Ibadah Murni di Jogja Diikuti Ribuan Peserta, Toleransi dan Kerukunan Diperkuat

Koran Jogja, Yogyakarta – Ribuan jemaah menghadiri Pertemuan Regional Saksi-Saksi Yehuwa Tahun 2025 bertajuk Ibadah Murni yang digelar di Grand Pacific Hall, Yogyakarta, pada 12-14 Desember 2025.

Selain memberikan manfaat rohani, acara ini juga dinilai berkontribusi dalam penguatan toleransi serta memberi dampak positif bagi perekonomian dan kebudayaan di Yogyakarta.

Pertemuan regional ini merupakan agenda tahunan Saksi-Saksi Yehuwa yang rutin diselenggarakan di berbagai kota besar di Indonesia. Kegiatan ini juga menjadi bagian dari rangkaian pertemuan global yang dilaksanakan di berbagai negara di dunia.

“Kehadiran pertemuan ini di Indonesia menunjukkan posisi penting Indonesia dalam rangkaian pertemuan internasional tersebut,” kata Juru Bicara Saksi-Saksi Yehuwa, Iwan Budhiharto, Sabtu (13/12/2025).

Lebih lanjut, Iwan menyampaikan bahwa pertemuan ini tidak hanya ditujukan bagi komunitas internal, tetapi juga terbuka untuk masyarakat luas dan gratis. Ia berharap nilai-nilai yang disampaikan dapat membantu keluarga dan masyarakat menjalani kehidupan yang lebih rukun dan bermakna.

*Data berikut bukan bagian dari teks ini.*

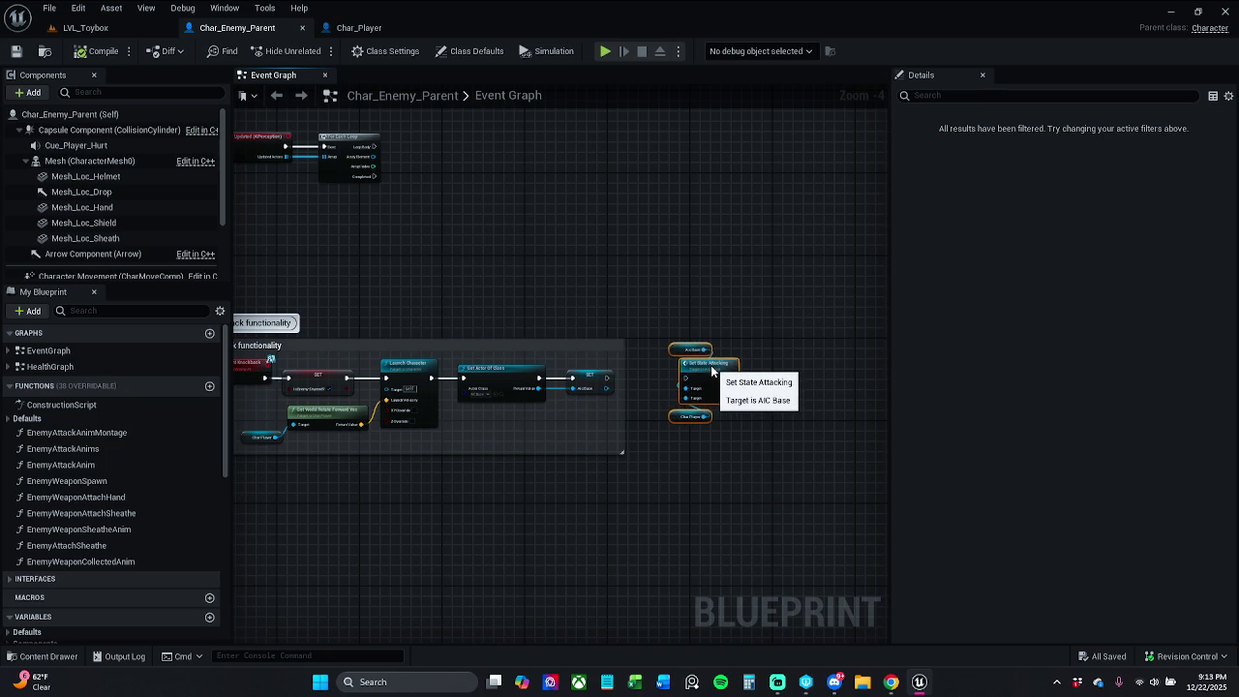
{"action": "left_click", "coordinate": [646, 367]}
Wire the Aic Base SET node to Set State Attacking and open that function's graph
{"action": "scroll", "coordinate": [664, 376], "scroll_direction": "up", "scroll_amount": 4}
{"action": "left_click_drag", "start_coordinate": [547, 380], "coordinate": [704, 381]}
{"action": "left_click", "coordinate": [728, 364]}
{"action": "double_click", "coordinate": [728, 364]}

“Ini bukan sekadar acara rohani, tetapi kami ingin ibadah ini berguna bagi masyarakat Yogyakarta, membantu keluarga menjalani hidup yang lebih baik serta membangun kerukunan dalam keluarga dan bermasyarakat,” katanya.

Pertemuan Regional Saksi-Saksi Yehuwa bertajuk Ibadah Murni berlangsung selama tiga hari dengan tema yang berbeda setiap harinya. Rangkaian acara meliputi ceramah, wawancara, tayangan video Alkitab, serta doa bersama, termasuk doa bagi masyarakat dan pemerintah Indonesia.

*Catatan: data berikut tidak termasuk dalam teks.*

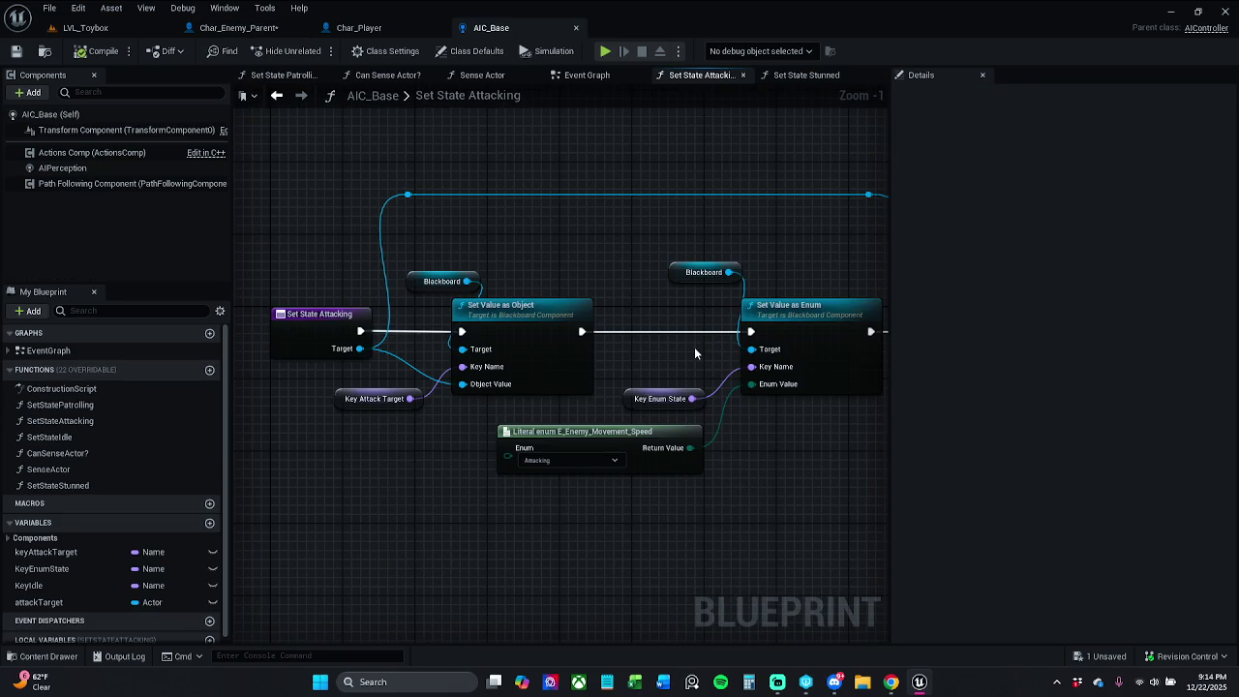
{"action": "scroll", "coordinate": [522, 339], "scroll_direction": "up", "scroll_amount": 1}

“Selama kegiatan ini kami juga berdoa, bukan hanya untuk kegiatan kami, tetapi juga untuk masyarakat dan pemerintah Indonesia agar dapat menjalankan tugasnya dengan lebih baik,” ujar Iwan.

Salah satu peserta, Yanke Varentiningrum, warga Pleret, Bantul, mengaku rutin menghadiri pertemuan regional bersama keluarganya karena manfaat yang dirasakan sangat besar dalam kehidupan sehari-hari.

“Acara kebaktian seperti ini membuat kehidupan keluarga kami lebih bermakna, lebih kuat secara rohani, serta membantu kami menjadi orang tua dan warga negara yang lebih baik. Di tengah banyaknya masalah hidup, pertemuan ini menyegarkan dan memberi semangat untuk tetap bersukacita,” katanya.

Diketahui, setiap tahun, Saksi-Saksi Yehuwa mengadakan pertemuan regional yang terbuka untuk umum tanpa dipungut biaya. Tahun ini, mereka kembali memilih Grand Pacific Hall, Jln Magelang Km 4,5 Sinduadi, Yogyakarta, sebagai lokasi untuk membahas secara mendalam makna dari ibadah yang benar dan murni.

Organisasi non-profit ini dikenal sebagai salah satu penyelenggara pertemuan terbesar di dunia, dan kehadiran mereka akan memberikan dorongan signifikan bagi perekonomian lokal. Diperkirakan lebih dari 2.500 hadirin akan memadati kota Yogyakarta selama akhir pekan tanggal 12—14 Desember 2025.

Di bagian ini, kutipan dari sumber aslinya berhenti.